Playing highly improvised music requires extreme discipline. At times, all seven members of Cullum's band are improvising at once. To some, that may seem like a train wreck waiting to happen, but Cullum's band, steeped in years of experience, makes it run smoothly. They play by certain rules and follow a song's form closely. "I teach this kind of thing at Stanford University," Cullum says, "and the kids are kind of flabbergasted to see how you can have seven people improvising simultaneously and not have cacophony as a result. It's not only possible, we do it every single time."
Cullum says reaching this level of proficiency requires that he and his bandmates concentrate on simplicity. "Simplify, simplify, simplify," he says. "Nobody in the band ever tries to show how many notes they can play. There's no showing off, in other words. That works as a destructive force in a band like this. You don't want somebody to stand there and display their virtuosity. If they are doing that, they are in the wrong band, they are in the wrong place, and in the wrong music."
About the same time Cullum started playing at the Landing, he also landed a radio show on a small local FM station. The concept was simple: live music from the Landing at San Antonio's Riverwalk. Six months later he took the program to WOAI-AM, a 50,000-watt clear channel that can be heard across the country at night.

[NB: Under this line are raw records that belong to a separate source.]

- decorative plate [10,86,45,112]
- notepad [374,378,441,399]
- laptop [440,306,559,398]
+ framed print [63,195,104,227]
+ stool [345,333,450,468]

Cullum's program changed radio stations a few more times until the summer of 1988, when he decided to syndicate it through American Public Radio (now known as Public Radio International). Twelve years later, Riverwalk, Live from the Landing is carried on more than 200 public radio stations and pulls in an estimated one million listeners every week. People who have never been to San Antonio know about the Landing, and in some cases the Riverwalk, just because they've heard the program. It's also one of the longest-running music programs on public radio.

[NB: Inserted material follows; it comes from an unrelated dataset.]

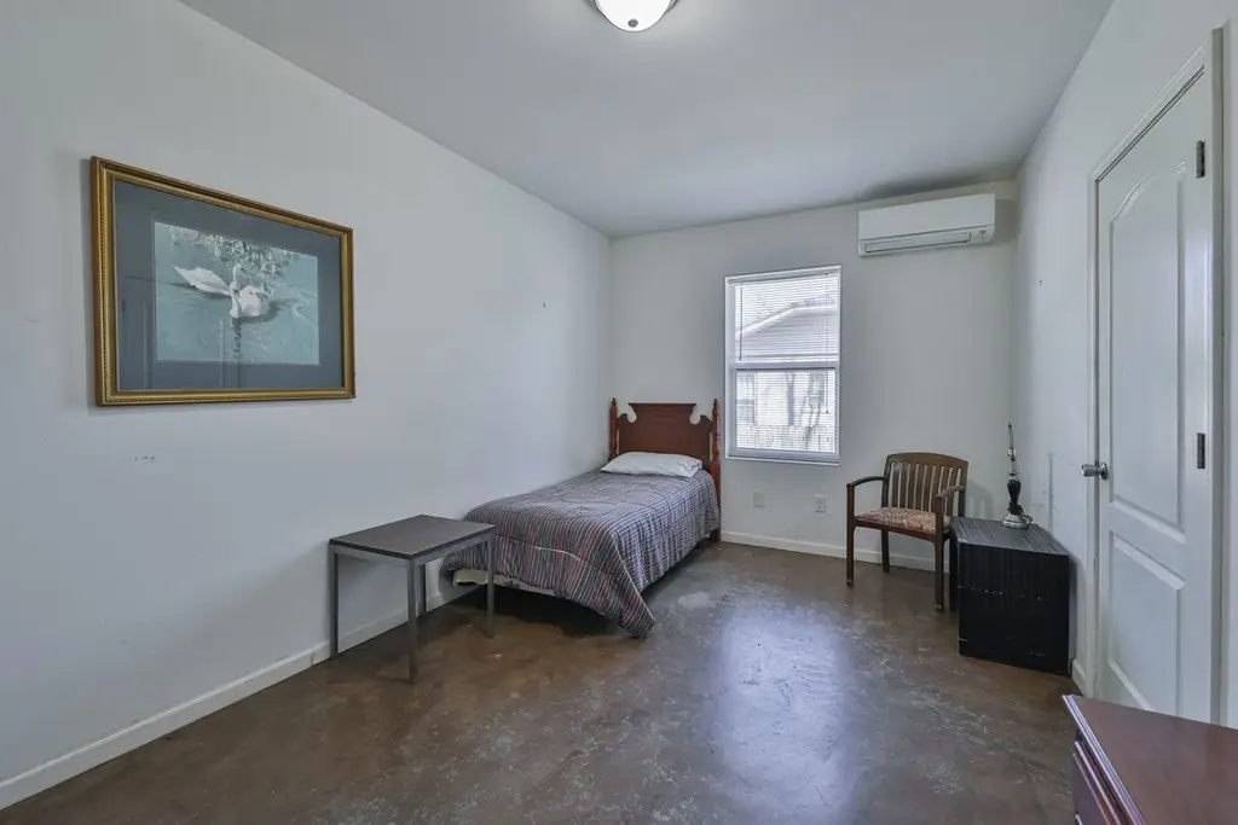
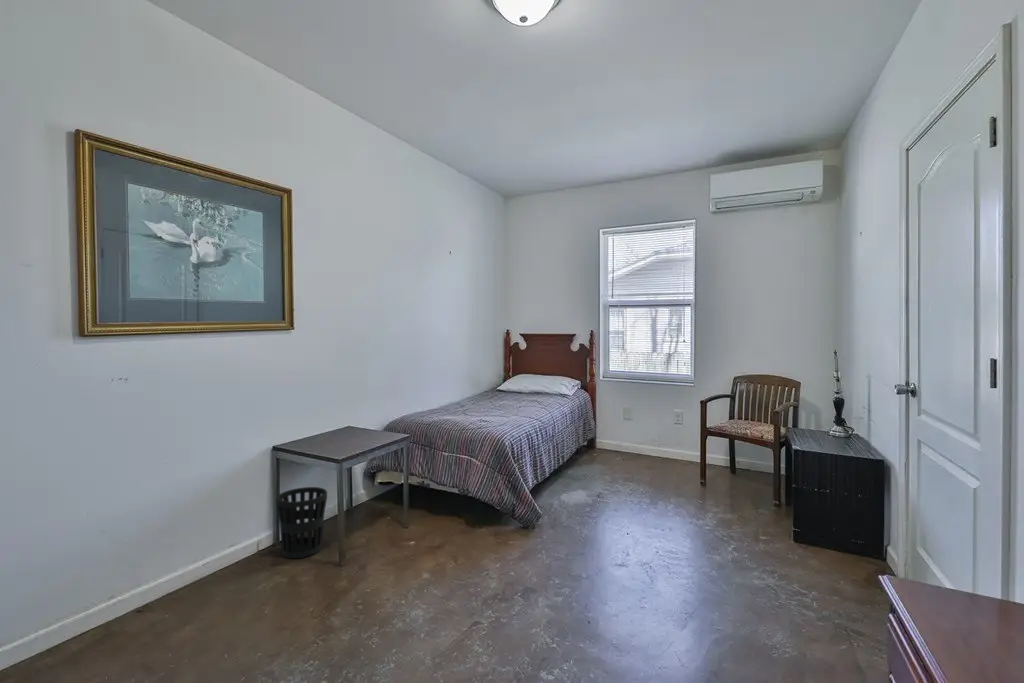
+ wastebasket [275,486,328,559]
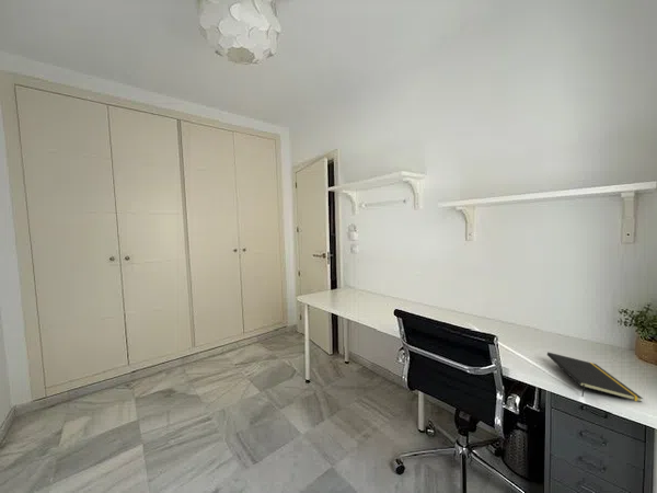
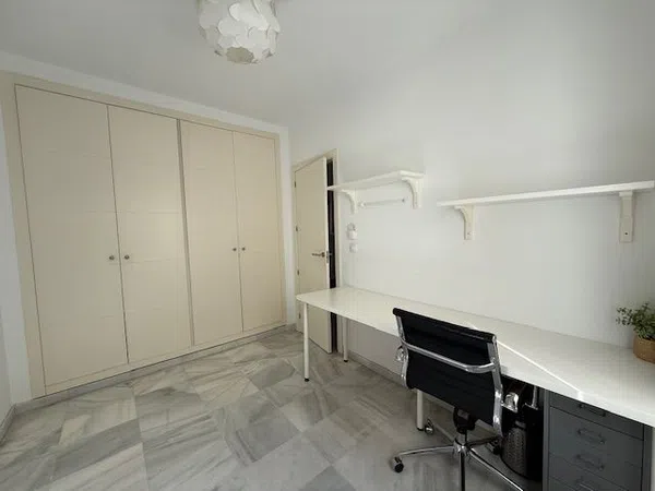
- notepad [546,352,644,403]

"It helps perpetuate the style of the music," Cullum says of his program. "It's largely a genre that has been overlooked and forgotten by the vast majority of Americans, though it's one that contains tremendous depth and artistic background, much more so than many of the folk musics that have emerged from American culture. But it's been largely forgotten so it does help re-establish the music with some listeners and carry it forward."
It has also brought a few more customers and musicians to the Landing, where, everyone will agree, traditional jazz lives.